Children with anxiety can also change their appetite: not eating as much as usual or eating more pleasant foods. They can be irritable, clingy or upset stomach. If you see your child showing signs of anxiety, “letting them know you’re there to talk, even often without having to say it out loud, can go a long way,” says Dr. Talib.
Don’t bombard children with scary news or images.
While it’s understandable to want to stay on top of the news, be aware that your child may also be watching or listening. Dr. Silverman said: “There’s news where there are images that keep going viral that can annoy them – that’s not going to be your best option.
You also may not want to look for information online when you’re with your child, Dr.

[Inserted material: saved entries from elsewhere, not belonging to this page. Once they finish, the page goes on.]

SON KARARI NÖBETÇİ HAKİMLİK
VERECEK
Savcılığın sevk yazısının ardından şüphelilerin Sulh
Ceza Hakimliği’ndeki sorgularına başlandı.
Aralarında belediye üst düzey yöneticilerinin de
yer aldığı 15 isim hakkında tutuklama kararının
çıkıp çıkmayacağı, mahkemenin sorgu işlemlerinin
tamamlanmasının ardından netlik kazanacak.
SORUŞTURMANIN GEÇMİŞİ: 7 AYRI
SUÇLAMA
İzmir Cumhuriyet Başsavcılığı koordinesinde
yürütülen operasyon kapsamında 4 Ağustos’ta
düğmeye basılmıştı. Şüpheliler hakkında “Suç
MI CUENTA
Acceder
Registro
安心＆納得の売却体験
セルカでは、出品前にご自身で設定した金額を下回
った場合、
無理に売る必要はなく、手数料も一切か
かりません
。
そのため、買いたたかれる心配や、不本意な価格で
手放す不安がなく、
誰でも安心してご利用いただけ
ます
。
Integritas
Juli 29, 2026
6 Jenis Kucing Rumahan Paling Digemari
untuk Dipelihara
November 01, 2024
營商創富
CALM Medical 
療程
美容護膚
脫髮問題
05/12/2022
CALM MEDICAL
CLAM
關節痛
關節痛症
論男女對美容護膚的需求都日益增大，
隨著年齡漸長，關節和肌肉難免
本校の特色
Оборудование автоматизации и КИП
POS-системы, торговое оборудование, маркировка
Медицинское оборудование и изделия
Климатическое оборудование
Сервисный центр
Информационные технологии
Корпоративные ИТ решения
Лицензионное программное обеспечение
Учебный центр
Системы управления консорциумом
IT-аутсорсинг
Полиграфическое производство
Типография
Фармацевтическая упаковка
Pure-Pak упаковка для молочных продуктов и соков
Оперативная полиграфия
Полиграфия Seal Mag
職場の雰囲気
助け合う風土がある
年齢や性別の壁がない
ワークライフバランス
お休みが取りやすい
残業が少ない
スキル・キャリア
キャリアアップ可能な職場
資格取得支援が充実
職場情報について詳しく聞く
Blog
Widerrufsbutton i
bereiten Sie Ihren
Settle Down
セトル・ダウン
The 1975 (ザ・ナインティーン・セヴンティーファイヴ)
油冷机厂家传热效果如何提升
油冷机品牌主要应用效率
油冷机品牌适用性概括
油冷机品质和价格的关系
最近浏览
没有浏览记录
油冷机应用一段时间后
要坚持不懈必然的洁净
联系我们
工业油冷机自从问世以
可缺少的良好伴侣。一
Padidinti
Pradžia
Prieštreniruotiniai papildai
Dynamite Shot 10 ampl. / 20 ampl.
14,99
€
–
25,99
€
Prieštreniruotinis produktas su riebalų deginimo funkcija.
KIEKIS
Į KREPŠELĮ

King adds. “You can’t control what images or videos can come into view without being visible,” she said. “Do your own research and share information with your child in a way they can understand without feeling too intimidated, or share an article for them to read that you have tested yourself.”
If you’re concerned that your child is using a device, encourage them to make smart media choices, suggests Dr. Talib. “Ask them what news sources they follow and why and what news coverage has helped them understand the conflict and made their hearts beat faster,” she said.
If kids are getting their information from social media, Dr. Silverman suggests directing them to reputable news and information sources. Common Sense Media suggestion There are a number of news websites and apps specifically designed for children, including News-O-Matic and Newsela, as well as resources appropriate for teenagers, such as NPR and HuffPost Teen.
Address the root of their fear.
Parents may mistakenly believe that their children worry about the same things as they do — but usually they don’t, Dr. Silverman says. “They may have a different frame of reference, point of view or information,” she says.
For example, if your child asks a question like “Is this World War Three?” It’s best to answer your own questions so you can understand what’s really worrying them, she says. You might ask, “What do you mean?” Or “What specifically is scaring you?”